Crash recovery is a convention, not a feature Badgr runs for you. Badgr just passes these through into the container as environment variables — your script has to read them and actually write the files:

| Flag | Container sees | Your script needs to | |------|-----------------|-----------------------| | --output <path> | BADGR_OUTPUT_DIR=<path> | Write outputs it wants preserved to that path | | --checkpoint <path> | BADGR_CHECKPOINT_DIR=<path> | Write/read resumable checkpoints at that path | | --retry-safe | BADGR_RETRY_SAFE=1 | Confirm it's safe to re-run from scratch (e.g. it checkpoints/dedupes internally) | | --resume-cmd "<cmd>" | (not passed to the container) | Nothing — Badgr just prints this command back to you on failure, so you have it without digging through shell history |

On failure, badgr run / badgr serve / badgr comfyui run all print a Class:/Next: pair identifying what went wrong (e.g. out_of_memory, image_pull_failed, cuda_unavailable) and a suggested next step.
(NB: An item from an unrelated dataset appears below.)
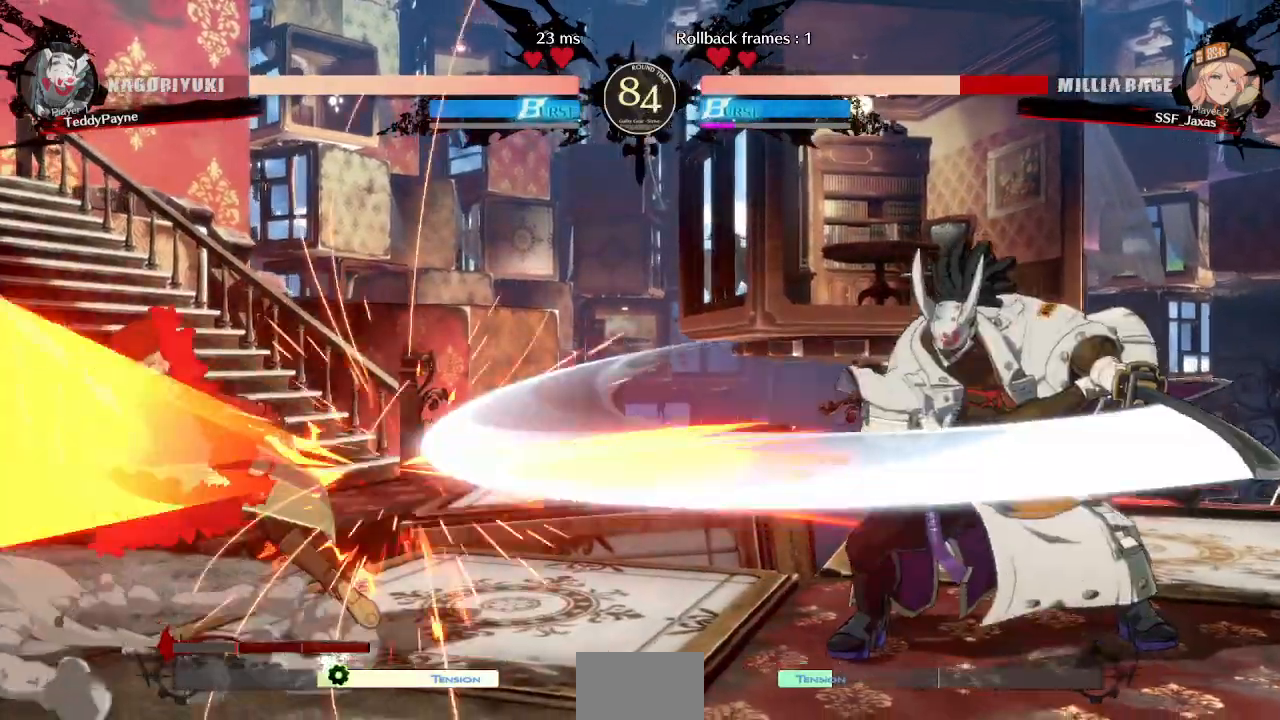
{"dt_ms": 500, "buttons": ["SQUARE", "TRIANGLE", "DPAD_LEFT"], "events": [[33, "DPAD_DOWN", "down"], [83, "L1", "up"], [183, "DPAD_DOWN", "up"], [300, "DPAD_LEFT", "down"], [383, "TRIANGLE", "down"], [400, "SQUARE", "down"]]}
`badgr comfyui run` options

badgr comfyui run workflow.json --max-cost 10
badgr comfyui run workflow.json --gpu RTX_4090 --check-nodes KSampler,CLIPTextEncode

Requires either --max-cost or --persistent to prevent runaway billing.

| Flag | Default | Description | |------|---------|-------------| | --check-nodes <n1,n2> | — | Verify custom nodes are installed after startup | | --no-wait | off | Skip health check, return immediately | | --persistent | off | Run until manually stopped (no spending cap) | | --yes / -y | off | Skip duplicate-deployment warning |

`badgr comfyui batch` options

Productized batch image generation — runs a list of prompts through a blessed ComfyUI workflow and returns image URLs. No ComfyUI setup, no workflow file, no manual teardown.

badgr comfyui batch --workflow sdxl-basic --prompts prompts.txt --max-cost 10
badgr comfyui batch --workflow sdxl-basic --prompt "a cat on a beach" --prompt "a dog in the park" --max-cost 5

Blessed workflows: sdxl-basic (SDXL text-to-image, default sampler settings). Max 20 prompts per batch.

| Flag | Default | Description | |------|---------|-------------| | --workflow <name> | — | Blessed workflow ID (required) — currently sdxl-basic | | --prompts <file> | — | Text file, one prompt per line | | --prompt <text> | — | Inline prompt (repeatable) — combine with --prompts if needed | | --max-runtime <min> | 60 | Auto-stop after N minutes | | --gpu-type <type> | workflow default | GPU type override | | --dry-run | — | Preview the batch (workflow, GPU, prompt count, cost) without provisioning |

Polls until complete and prints image URLs, or detaches with badgr status guidance if it outlives --max-runtime.

Receipts

Every badgr serve and badgr run action generates a receipt:

badgr receipts        # last 10
badgr receipts 50     # last 50

Each receipt includes runtime, estimated/settled cost, status, retries, teardown/billing result, and job/deployment ID.

OpenAI compatibility

badgr serve provisions a vLLM endpoint that is fully OpenAI-compatible:

import os
from openai import OpenAI

# Export BADGR_ENDPOINT from the URL printed by `badgr serve`
client = OpenAI(
    api_key=os.environ["BADGR_API_KEY"],
    base_url=os.environ["BADGR_ENDPOINT"],
)
resp = client.chat.completions.create(
    model="meta-llama/Llama-3.1-8B-Instruct",
    messages=[{"role": "user", "content": "Hello"}],
)

import OpenAI from "openai";
const client = new OpenAI({
  apiKey: process.env.BADGR_API_KEY,
  baseURL: process.env.BADGR_ENDPOINT,  // URL printed by `badgr serve`
});

GPU options

Badgr Auto selects the best eligible GPU for your workload. Add --gpu <type> or --min-vram <GB> only when you need more control.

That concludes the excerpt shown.